Tylenol Deemed Safe When Taken Properly

Oct. 8, 2001 — Several warnings have come out recently almost the popular torment reliever acetaminophen, Tylenol being the best known brand. But a new study shows that in spite of the fact that we still ought to exercise caution when taking this and any other medicate, acetaminophen does appear to be very safe even in individuals who are most at hazard of having problems.

Acetaminophen has been used for many years and is generally thought to be a secure over-the-counter medicine. But when taken at high measurements, acetaminophen can cause problems, particularly for people at tall risk of having liver damage such as long-term drunkards.

So analysts at the Rocky Mountain Harm and Sedate Center in Denver needed to decide if acetaminophen, when given at the most extreme recommended day by day dose to long-time alcoholics, would lead to any further liver problems. Hypothetically, on the off chance that this measurements were secure in heavy drinkers, then it may well be assumed to be at least as safe, or indeed more so, in those without liver damage.
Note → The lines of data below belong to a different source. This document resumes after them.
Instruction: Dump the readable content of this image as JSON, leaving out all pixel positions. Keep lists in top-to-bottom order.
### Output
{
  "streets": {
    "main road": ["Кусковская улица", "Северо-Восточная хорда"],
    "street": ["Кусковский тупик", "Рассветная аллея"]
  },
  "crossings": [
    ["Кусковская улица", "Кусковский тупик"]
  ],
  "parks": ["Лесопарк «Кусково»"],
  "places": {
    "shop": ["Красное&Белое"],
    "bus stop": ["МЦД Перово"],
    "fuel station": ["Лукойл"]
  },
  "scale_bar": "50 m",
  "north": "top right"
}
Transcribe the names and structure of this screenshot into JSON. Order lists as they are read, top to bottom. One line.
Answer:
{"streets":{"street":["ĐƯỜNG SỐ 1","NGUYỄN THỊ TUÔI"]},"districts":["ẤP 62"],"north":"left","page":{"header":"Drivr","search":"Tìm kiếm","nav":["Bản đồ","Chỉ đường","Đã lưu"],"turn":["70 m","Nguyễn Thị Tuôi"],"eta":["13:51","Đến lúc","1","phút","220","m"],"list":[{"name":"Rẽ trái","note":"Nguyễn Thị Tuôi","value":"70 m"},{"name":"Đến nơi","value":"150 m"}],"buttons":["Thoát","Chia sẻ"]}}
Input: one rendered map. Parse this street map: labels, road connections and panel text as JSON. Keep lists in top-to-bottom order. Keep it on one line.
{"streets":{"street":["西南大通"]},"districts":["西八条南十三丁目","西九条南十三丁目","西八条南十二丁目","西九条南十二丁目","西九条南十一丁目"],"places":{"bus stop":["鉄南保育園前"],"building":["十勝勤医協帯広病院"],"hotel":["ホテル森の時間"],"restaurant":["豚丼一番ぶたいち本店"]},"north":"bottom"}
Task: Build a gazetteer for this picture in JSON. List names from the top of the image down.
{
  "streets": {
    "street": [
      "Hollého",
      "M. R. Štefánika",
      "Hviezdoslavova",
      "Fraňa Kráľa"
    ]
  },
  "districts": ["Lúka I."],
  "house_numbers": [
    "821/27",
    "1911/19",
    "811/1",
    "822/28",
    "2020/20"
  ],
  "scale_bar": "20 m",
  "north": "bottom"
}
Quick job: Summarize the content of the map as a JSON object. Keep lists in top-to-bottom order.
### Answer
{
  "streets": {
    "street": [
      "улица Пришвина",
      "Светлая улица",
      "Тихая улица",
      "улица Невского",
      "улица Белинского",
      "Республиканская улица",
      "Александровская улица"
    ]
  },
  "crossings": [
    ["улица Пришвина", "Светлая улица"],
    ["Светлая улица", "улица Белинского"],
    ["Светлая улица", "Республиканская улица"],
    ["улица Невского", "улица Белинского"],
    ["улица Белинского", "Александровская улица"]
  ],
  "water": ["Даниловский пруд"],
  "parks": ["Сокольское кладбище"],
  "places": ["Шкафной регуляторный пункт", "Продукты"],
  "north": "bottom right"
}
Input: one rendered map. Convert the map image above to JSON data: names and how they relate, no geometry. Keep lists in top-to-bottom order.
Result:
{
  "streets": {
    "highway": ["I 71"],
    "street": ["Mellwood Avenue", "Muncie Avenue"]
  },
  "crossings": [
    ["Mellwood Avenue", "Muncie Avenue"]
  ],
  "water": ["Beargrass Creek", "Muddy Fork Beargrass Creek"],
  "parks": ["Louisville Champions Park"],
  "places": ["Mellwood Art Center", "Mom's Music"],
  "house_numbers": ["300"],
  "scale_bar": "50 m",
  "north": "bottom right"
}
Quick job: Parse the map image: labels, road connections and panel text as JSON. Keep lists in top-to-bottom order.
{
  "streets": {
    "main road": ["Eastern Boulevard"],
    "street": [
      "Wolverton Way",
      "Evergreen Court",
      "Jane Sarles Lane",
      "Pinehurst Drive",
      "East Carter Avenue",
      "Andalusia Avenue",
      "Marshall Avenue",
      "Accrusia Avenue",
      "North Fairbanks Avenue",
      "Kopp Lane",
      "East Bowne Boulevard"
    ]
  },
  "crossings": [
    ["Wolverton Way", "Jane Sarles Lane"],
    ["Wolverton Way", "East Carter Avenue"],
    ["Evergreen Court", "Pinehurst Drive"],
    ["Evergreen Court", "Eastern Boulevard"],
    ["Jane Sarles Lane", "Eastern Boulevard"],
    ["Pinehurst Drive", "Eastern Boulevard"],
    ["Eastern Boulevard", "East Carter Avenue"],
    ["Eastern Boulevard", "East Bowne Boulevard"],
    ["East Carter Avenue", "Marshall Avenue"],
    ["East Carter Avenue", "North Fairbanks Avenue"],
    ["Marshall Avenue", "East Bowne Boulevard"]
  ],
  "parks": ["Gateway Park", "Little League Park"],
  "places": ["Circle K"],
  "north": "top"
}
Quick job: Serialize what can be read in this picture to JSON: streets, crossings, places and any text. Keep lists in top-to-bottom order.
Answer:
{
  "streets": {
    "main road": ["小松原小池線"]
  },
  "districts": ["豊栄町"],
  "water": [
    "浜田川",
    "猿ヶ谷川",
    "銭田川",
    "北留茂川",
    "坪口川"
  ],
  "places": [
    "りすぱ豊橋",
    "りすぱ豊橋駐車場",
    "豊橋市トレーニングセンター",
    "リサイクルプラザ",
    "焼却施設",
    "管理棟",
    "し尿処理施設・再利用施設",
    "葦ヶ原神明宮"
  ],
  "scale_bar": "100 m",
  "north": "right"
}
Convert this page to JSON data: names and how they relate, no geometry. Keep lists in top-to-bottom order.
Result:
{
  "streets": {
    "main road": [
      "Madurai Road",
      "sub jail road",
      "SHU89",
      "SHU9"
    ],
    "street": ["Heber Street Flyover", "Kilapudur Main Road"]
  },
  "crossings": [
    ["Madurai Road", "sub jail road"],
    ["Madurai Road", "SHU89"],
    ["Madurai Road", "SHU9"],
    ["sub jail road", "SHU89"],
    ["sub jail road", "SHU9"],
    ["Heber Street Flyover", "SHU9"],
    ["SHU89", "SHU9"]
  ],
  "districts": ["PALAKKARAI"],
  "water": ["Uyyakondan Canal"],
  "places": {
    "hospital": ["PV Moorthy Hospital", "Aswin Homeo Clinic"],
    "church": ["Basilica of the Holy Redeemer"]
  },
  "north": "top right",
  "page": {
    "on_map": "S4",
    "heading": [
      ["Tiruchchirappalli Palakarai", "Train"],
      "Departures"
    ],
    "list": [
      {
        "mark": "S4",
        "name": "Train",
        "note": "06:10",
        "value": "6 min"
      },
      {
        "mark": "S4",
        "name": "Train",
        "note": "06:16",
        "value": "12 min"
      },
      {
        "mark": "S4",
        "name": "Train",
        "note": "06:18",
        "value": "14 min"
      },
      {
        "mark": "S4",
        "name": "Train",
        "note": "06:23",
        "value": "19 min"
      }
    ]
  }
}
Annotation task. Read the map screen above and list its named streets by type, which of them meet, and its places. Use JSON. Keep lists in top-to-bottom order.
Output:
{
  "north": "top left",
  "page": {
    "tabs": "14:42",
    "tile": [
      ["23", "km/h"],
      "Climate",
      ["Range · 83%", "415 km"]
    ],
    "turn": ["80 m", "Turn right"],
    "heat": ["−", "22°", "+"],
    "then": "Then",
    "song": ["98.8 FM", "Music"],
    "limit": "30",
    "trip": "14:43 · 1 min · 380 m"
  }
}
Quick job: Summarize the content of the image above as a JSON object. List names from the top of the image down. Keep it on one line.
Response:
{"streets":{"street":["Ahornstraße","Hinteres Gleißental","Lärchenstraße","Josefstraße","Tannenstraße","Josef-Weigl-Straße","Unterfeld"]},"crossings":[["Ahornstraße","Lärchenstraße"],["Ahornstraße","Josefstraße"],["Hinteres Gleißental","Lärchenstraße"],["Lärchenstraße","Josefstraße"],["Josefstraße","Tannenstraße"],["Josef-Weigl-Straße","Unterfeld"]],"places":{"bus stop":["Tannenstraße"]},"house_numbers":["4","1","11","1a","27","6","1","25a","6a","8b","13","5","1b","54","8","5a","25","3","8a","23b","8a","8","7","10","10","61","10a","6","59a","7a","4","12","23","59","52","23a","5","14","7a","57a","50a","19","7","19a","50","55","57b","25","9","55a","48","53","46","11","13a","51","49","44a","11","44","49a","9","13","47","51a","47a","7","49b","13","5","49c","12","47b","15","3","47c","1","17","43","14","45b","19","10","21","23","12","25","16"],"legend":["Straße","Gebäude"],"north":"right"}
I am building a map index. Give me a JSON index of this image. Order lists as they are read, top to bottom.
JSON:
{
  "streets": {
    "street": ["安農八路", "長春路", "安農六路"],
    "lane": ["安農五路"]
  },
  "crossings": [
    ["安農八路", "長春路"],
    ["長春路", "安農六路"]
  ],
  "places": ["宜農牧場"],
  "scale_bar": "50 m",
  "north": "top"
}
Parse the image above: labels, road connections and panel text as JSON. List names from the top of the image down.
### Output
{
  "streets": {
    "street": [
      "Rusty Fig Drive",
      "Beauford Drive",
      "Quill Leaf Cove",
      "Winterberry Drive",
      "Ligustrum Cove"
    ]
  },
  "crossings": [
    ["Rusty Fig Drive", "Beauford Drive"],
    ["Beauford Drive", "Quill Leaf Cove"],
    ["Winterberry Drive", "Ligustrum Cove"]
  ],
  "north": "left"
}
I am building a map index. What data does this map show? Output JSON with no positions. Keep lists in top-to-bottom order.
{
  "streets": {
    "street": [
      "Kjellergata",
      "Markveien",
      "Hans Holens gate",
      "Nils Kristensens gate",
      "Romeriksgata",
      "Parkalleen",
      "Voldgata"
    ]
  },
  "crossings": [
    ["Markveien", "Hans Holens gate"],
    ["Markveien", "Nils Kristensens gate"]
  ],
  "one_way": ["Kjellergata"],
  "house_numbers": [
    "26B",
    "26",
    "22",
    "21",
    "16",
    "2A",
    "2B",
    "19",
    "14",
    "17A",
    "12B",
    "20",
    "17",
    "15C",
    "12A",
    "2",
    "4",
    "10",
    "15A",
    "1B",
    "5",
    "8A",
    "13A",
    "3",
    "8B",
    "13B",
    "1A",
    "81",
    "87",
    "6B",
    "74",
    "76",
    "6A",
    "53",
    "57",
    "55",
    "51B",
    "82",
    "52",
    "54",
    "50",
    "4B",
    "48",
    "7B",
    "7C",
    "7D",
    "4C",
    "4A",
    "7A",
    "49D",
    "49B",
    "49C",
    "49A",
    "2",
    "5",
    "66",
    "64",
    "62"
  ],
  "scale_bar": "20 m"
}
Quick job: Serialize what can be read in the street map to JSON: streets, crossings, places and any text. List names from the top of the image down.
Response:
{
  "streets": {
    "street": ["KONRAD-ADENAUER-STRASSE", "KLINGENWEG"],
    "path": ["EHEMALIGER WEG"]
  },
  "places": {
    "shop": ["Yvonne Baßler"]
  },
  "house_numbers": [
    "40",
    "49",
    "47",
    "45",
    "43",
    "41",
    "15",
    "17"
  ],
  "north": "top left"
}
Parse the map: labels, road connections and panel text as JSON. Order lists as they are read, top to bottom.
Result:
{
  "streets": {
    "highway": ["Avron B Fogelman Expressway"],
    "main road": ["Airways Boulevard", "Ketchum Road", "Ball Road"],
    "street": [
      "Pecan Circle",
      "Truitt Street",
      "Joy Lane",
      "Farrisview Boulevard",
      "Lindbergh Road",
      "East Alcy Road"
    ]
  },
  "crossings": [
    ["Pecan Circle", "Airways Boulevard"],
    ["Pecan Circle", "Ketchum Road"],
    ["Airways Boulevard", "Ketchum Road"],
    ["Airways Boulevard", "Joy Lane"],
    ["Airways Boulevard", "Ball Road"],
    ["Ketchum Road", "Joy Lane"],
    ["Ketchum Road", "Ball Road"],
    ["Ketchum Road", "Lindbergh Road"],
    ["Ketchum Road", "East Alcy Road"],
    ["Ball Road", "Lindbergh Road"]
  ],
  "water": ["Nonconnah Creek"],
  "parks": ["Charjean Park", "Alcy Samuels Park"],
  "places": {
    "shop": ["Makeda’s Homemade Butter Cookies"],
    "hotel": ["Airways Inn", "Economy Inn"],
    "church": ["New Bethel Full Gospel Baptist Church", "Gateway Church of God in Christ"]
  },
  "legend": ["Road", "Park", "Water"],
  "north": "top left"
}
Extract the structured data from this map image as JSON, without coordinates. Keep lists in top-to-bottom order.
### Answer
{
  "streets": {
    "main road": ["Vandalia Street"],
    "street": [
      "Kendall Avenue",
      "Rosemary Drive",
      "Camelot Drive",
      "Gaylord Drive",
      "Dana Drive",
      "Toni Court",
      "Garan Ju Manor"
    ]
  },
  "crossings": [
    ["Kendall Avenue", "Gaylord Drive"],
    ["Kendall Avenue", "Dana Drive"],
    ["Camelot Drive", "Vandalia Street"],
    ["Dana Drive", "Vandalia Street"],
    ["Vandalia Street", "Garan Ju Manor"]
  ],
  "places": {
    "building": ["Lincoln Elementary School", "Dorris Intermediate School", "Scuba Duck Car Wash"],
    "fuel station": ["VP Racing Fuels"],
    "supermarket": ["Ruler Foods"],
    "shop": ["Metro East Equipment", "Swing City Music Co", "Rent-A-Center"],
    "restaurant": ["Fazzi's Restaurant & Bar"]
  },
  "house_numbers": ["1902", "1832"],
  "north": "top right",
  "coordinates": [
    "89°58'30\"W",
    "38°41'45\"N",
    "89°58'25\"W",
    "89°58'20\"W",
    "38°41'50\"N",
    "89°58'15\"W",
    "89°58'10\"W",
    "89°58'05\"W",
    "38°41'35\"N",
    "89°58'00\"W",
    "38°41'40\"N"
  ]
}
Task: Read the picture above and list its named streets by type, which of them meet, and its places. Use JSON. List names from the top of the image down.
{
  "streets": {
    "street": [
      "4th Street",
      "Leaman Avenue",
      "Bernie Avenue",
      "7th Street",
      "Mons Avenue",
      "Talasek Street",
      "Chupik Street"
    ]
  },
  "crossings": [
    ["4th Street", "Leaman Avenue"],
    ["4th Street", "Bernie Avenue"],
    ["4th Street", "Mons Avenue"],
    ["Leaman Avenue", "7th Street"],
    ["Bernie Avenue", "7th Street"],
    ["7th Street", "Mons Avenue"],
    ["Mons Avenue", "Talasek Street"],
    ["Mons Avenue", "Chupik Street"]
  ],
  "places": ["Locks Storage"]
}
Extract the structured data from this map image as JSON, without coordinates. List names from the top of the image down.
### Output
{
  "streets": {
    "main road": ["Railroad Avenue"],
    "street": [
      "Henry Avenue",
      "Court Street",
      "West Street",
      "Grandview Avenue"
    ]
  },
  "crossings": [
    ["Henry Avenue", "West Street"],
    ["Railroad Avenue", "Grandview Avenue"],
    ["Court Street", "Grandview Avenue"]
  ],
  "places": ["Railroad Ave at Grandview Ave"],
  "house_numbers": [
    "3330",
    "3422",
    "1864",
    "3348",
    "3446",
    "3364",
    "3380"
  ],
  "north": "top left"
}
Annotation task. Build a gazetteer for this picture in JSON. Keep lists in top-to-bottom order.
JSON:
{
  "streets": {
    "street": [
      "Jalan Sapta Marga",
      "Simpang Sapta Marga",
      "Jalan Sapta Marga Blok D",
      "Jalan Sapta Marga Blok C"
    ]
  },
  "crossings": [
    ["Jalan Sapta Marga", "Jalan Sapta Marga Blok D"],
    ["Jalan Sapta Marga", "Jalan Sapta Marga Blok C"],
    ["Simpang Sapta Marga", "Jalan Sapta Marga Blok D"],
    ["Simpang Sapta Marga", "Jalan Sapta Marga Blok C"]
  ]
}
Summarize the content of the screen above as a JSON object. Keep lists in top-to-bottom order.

The analysts gave either acetaminophen or fake treatment to 200 long-term drunkards who currently were not drinking liquor. The acetaminophen was given at a dose of 1,000 milligrams — rise to to two extra-strength Tylenol — four times a day for two consecutive days.

Ponder creator Edwin K. Kuffner, MD, and colleagues found that those taking acetaminophen endured no more liver harm than those taking fake treatment. Their ponder is distributed in the Oct. 8 issue of the Chronicles of Internal Medicine.

It is vital to repeat that this measurements is inside the prescribed measurements on the bottle and was as it were given for two days. This study isn’t able to tell us in the event that taking this much acetaminophen would lead to problems if it were taken for longer than this.